At a cycle’s low point, or minimum, both solar irradiance and eruptive activity tend to decrease, leading to a decrease in solar warming. Changes in visible light brightness are small but measurable (about 0.1 percent during an 11-year cycle), while decreases in ultraviolet, or UV, radiation are greater (6 to 8 percent during the same period). We know that when UV rays combine with oxygen to produce ozone, heat is generated. Fewer UV rays means less ozone—and thus less heat—is produced.
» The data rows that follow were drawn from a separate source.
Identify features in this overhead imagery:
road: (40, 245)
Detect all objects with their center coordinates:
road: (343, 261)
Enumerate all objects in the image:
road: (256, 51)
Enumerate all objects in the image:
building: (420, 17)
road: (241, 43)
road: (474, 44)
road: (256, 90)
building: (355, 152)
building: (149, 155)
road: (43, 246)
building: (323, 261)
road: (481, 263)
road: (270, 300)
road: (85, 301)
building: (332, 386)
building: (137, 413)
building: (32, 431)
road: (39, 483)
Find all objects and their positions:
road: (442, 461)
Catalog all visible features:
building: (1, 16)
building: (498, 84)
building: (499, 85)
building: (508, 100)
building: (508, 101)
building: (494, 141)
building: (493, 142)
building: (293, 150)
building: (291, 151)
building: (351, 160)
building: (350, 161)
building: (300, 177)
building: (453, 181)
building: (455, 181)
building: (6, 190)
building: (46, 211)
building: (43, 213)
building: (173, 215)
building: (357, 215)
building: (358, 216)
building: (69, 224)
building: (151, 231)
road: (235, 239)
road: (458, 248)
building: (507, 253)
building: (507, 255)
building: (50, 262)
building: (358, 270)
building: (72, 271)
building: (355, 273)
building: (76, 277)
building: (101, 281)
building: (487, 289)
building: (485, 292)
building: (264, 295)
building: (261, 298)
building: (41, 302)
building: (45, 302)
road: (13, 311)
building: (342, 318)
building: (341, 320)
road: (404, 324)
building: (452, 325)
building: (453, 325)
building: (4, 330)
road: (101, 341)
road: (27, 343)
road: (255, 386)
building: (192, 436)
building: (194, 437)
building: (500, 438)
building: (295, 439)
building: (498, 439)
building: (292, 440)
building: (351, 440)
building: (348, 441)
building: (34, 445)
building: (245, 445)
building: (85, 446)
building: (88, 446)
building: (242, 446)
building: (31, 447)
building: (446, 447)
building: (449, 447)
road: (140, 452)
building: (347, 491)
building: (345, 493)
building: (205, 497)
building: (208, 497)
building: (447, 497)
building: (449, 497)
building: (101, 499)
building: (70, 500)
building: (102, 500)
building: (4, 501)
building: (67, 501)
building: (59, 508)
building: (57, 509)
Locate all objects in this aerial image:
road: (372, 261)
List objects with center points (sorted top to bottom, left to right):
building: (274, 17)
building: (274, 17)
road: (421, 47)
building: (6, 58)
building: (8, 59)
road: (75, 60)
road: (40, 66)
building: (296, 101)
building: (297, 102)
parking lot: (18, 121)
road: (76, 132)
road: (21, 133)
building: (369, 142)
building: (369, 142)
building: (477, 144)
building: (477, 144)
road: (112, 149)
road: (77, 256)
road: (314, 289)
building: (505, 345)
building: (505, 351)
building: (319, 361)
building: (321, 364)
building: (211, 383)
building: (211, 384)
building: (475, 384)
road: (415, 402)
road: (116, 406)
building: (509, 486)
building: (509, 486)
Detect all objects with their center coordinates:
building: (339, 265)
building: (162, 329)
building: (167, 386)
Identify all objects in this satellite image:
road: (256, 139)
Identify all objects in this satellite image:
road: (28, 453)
When eruptive activity on the Sun decreases, solar winds weaken; fewer solar flares occur; and fewer geomagnetic storms reach Earth’s atmosphere. A decrease in solar activity leads to an increase in cosmic rays reaching Earth’s lower atmosphere.

Cosmic rays increase low cloudiness, which reflects solar radiation. Thus, an increase in cosmic rays leads to cooling. (Conversely, fewer cosmic rays result in fewer low clouds, more sunshine, and warmer temperatures.)

The direct changes in solar brightness, combined with the indirect cycles of UV and cosmic rays, help to bring about temperature oscillations, or cycles, on Earth. Studies have shown that long-term cycles of solar activity correlate with weather station-based annual mean temperatures very well (see graph).